Wednesday, March 26, 2014

Phone Fraud Flavor of the Month: 2014's IRS Scam

pretexting, social engineering, fraud, scamI spent a little time this morning reading about that new IRS scam that’s running rampant during the 2014 tax season. You know the one—you can read all about it here, It’s the one where social engineers claiming to be IRS officials bully people into offering sensitive information through threatening phone calls.

Actually, that doesn’t sound so new, does it?

That’s because it’s not. It’s the same pretexting technique that scammers have been using for years. Even though each year (or each tax season or election or Olympic Games or world relief effort) brings a new wrinkle to the scam, there is nothing new here, folks. It’s just another example of how thieves try to steal sensitive information from regular people. Every. Single. Day.

The possibility of daily threats demands constant vigilance—and you are raising your awareness just by reading this. But maybe it’s time for a little refresher on the best ways to handle any social engineer who comes calling.

Don’t take a phone attack personally.

Social engineers can use almost any piece of information to build or carry out an attack—and they may play on your emotions to get it.

If you get the call at work, remember this: strictly following company policies in any emotionally charged situation may be your best defense.

If the call comes at home or on your mobile device, then remember this: it’s ok to be rude to a thief. If the signs are there and your red flags go up, do not let them in your head. Just hang up. This is particularly good advice for folks who may be receiving calls from this year’s batch of pushy IRS imposters. Threats and demands from unsolicited callers should never be taken seriously.

Don’t get cocky with a social engineer.

Social engineers are masters at preying on a target’s ego—and the person who is most sure of his or her security is often the easiest to “get.” If you suspect that you are speaking with a social engineer, don’t run off at the mouth or try to make them feel bad about what they’re doing. First of all, it won’t work. And second, you might let slip some small, innocuous piece of information they can actually use against you.
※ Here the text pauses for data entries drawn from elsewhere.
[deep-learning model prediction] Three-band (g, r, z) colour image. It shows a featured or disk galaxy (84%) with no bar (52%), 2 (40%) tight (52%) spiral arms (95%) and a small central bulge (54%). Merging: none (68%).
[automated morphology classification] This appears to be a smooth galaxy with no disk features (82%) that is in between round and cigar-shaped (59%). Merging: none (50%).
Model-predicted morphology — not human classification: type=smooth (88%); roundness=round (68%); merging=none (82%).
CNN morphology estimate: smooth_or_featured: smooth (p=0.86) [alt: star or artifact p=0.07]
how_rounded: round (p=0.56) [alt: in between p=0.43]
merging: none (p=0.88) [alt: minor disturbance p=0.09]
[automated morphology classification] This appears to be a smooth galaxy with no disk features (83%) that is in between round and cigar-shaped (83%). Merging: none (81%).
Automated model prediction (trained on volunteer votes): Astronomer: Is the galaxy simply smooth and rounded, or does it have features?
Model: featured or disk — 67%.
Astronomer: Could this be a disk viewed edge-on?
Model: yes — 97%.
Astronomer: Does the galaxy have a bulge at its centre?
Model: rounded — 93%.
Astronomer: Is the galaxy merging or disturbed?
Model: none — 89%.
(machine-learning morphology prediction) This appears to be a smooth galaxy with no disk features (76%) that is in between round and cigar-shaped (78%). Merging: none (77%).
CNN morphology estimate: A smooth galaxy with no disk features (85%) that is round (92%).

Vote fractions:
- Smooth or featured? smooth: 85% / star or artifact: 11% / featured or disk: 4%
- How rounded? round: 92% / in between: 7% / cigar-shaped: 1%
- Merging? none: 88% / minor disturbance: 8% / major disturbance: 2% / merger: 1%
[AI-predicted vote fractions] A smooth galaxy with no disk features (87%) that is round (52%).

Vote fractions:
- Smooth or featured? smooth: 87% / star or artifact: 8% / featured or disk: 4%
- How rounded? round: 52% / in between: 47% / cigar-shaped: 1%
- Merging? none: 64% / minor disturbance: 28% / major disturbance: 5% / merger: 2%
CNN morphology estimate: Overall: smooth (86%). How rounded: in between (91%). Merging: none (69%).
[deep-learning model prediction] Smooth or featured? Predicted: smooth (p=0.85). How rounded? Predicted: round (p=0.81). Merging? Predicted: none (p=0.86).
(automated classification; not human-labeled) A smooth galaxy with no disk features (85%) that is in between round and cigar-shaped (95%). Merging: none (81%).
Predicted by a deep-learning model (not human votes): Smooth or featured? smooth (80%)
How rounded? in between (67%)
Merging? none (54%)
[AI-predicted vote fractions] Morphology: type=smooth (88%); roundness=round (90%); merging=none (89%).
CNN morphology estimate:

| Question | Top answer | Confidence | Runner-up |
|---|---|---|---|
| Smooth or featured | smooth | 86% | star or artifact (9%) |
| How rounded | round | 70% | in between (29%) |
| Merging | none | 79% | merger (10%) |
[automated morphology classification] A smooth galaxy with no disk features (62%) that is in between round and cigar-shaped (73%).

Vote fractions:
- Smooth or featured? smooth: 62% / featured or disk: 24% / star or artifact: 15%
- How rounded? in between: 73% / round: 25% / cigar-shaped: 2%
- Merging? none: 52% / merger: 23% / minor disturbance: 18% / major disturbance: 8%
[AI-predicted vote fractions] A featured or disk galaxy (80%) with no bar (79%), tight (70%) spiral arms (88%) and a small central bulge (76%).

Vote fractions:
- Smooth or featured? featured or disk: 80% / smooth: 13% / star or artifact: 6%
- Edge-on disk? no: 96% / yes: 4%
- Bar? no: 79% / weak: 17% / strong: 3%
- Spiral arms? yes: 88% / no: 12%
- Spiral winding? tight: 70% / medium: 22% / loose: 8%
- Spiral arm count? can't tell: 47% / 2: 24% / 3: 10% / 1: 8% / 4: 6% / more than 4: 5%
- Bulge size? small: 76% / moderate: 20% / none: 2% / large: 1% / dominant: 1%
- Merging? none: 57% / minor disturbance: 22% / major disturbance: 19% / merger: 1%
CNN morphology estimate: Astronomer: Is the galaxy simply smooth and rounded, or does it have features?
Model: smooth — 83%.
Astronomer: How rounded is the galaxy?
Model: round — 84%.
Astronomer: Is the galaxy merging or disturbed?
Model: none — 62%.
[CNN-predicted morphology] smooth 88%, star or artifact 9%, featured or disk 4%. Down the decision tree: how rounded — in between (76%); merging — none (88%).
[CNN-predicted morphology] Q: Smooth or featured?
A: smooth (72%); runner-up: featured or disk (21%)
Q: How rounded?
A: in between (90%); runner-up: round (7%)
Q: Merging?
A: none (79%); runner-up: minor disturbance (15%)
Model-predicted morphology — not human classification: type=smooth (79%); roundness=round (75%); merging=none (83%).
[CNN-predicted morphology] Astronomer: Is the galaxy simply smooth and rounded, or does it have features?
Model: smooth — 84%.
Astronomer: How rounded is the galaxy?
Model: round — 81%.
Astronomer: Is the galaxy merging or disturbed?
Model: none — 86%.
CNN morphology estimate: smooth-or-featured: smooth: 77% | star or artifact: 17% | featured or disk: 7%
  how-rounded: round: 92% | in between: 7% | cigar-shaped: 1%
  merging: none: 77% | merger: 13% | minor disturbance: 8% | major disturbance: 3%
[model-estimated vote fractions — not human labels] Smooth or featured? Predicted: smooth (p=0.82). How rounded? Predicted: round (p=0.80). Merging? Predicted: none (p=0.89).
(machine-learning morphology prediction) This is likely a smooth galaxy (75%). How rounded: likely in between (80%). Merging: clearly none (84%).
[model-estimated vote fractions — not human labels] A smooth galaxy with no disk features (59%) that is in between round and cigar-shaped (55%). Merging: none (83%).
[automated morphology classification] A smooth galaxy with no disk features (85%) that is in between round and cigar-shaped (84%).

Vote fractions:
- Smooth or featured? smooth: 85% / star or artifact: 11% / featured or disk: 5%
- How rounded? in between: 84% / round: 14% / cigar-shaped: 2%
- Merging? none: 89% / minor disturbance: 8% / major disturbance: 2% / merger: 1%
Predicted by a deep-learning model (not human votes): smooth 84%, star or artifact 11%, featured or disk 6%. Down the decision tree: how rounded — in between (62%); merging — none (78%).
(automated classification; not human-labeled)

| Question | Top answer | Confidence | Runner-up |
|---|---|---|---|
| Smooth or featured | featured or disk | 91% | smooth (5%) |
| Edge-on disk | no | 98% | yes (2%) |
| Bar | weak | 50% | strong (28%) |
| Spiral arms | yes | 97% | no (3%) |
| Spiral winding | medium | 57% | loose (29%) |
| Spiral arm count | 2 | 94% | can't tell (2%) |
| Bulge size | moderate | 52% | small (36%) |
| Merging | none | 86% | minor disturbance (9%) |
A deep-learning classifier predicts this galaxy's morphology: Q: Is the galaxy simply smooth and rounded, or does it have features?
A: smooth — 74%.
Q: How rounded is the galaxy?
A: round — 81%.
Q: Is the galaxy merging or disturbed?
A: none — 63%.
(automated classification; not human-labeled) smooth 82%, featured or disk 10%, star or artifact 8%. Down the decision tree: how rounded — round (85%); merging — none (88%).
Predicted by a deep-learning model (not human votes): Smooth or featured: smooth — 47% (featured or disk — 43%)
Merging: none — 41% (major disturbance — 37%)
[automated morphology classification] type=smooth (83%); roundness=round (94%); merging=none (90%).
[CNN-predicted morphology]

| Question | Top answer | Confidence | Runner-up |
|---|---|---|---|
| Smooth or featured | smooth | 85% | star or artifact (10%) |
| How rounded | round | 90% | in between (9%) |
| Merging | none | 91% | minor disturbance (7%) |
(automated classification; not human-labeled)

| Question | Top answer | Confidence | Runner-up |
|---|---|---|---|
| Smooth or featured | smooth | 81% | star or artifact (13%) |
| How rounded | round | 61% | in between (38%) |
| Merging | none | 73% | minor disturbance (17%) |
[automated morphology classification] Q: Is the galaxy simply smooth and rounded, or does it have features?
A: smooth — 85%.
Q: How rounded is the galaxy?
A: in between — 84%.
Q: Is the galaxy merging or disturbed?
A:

Know the signs of a fraudulent call.

Maybe above all, be aware of the signs of a pretext call.

  • Was the call unsolicited?
  • Is the caller asking outright for any type of personal information?
  • Is the caller leading you along towards personal information?
  • Is the caller overly chatty or overly aggressive?
  • Does the caller sound nervous or distracted?

An affirmative to one or more of these questions is definitely a red flag. Don’t be THAT guy. The low-hanging fruit. The guy that falls for it. Protect yourself.